YOUR OBJECTIVE
Using the listing below, set down exactly the lines starting at the line that contains "21: (108, 76)" and ending at the line that contains "39: (384, 269)", both included, and no others.

DATA TO PROCESS
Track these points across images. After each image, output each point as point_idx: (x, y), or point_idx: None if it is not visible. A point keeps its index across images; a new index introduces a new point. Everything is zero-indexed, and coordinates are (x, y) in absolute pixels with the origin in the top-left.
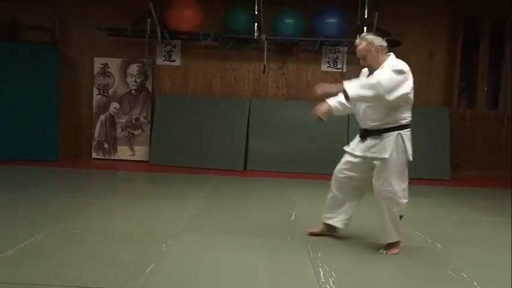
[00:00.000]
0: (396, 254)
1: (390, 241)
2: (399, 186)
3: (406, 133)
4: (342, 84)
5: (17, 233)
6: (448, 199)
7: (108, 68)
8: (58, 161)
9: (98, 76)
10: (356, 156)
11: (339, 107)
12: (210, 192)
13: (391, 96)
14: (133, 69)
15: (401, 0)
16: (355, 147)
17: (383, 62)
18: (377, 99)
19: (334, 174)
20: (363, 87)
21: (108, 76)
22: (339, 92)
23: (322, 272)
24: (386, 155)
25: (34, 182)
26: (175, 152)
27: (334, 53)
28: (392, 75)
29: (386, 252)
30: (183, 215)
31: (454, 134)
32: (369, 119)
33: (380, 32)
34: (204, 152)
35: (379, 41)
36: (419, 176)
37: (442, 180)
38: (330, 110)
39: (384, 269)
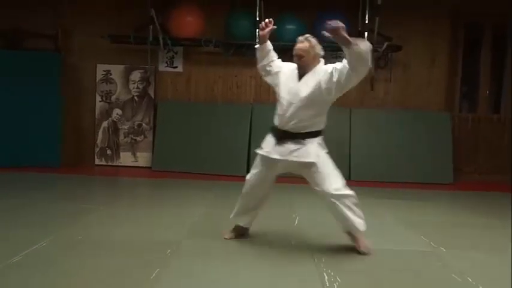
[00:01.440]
0: (368, 247)
1: (361, 229)
2: (338, 181)
3: (322, 140)
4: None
5: (21, 239)
6: (451, 203)
7: (111, 74)
8: (61, 167)
9: (100, 83)
10: (273, 160)
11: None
12: (213, 198)
13: (362, 74)
14: (136, 75)
15: (402, 5)
16: (271, 150)
17: (313, 68)
18: (363, 70)
19: (247, 179)
20: (366, 51)
21: (111, 83)
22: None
23: (326, 277)
24: (312, 159)
25: (37, 188)
26: (178, 158)
27: (336, 58)
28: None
29: (360, 247)
30: (187, 221)
31: (456, 138)
32: (297, 119)
33: (381, 37)
34: (206, 157)
35: (320, 49)
36: (421, 180)
37: (445, 185)
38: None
39: (388, 273)
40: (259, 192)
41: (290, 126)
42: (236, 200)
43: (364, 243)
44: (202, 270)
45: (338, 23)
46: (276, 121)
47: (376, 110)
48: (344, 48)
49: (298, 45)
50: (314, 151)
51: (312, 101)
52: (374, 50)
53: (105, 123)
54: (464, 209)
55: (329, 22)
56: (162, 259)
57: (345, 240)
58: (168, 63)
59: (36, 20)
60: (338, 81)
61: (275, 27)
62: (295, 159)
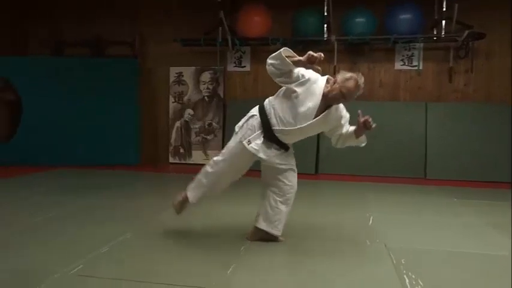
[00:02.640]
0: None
1: (275, 233)
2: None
3: None
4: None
5: (108, 232)
6: None
7: (183, 76)
8: (139, 165)
9: (173, 84)
10: (257, 157)
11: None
12: None
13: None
14: (206, 76)
15: None
16: (259, 148)
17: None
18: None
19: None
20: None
21: (183, 84)
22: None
23: (407, 280)
24: (293, 164)
25: (119, 186)
26: None
27: (409, 50)
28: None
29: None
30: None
31: None
32: (295, 139)
33: (461, 25)
34: None
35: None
36: (482, 178)
37: (507, 183)
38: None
39: (474, 278)
40: (227, 181)
41: (284, 138)
42: (304, 197)
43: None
44: (274, 269)
45: (370, 122)
46: (275, 125)
47: (455, 104)
48: (357, 134)
49: (349, 84)
50: (292, 158)
51: (316, 132)
52: (453, 40)
53: (178, 123)
54: None
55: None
56: (236, 256)
57: (424, 241)
58: (236, 63)
59: (115, 28)
60: (333, 132)
61: (318, 68)
62: (281, 161)
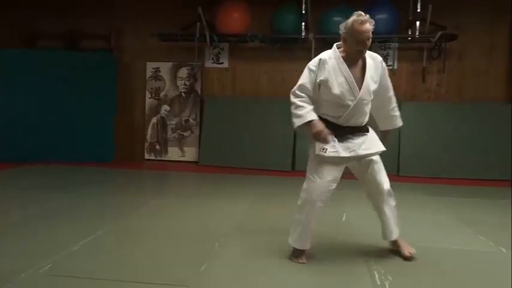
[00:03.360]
0: (411, 251)
1: (395, 238)
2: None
3: None
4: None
5: (79, 230)
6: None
7: (160, 72)
8: (114, 162)
9: (150, 80)
10: (344, 159)
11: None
12: (258, 193)
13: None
14: (183, 72)
15: None
16: (338, 148)
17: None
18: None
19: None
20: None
21: (160, 80)
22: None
23: (377, 275)
24: (382, 148)
25: (92, 182)
26: (224, 152)
27: (385, 50)
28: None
29: (409, 254)
30: (233, 215)
31: None
32: (359, 115)
33: (434, 26)
34: (252, 152)
35: None
36: (480, 176)
37: (506, 181)
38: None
39: (443, 273)
40: (324, 200)
41: (352, 122)
42: (280, 194)
43: (407, 250)
44: (249, 264)
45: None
46: (330, 118)
47: (428, 103)
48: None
49: (366, 28)
50: (377, 140)
51: (371, 94)
52: (426, 40)
53: (154, 119)
54: None
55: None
56: (210, 252)
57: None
58: (214, 59)
59: (90, 21)
60: (382, 85)
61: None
62: (365, 152)
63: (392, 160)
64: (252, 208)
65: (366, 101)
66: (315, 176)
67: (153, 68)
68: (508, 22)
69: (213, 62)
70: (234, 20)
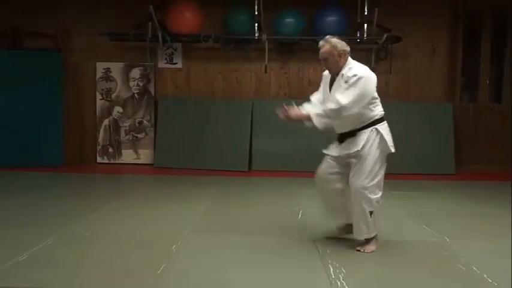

SOLVED EXERCISE
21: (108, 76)
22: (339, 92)
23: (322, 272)
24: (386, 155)
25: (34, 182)
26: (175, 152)
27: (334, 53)
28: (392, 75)
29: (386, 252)
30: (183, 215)
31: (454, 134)
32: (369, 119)
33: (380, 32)
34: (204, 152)
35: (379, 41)
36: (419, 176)
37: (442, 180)
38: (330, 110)
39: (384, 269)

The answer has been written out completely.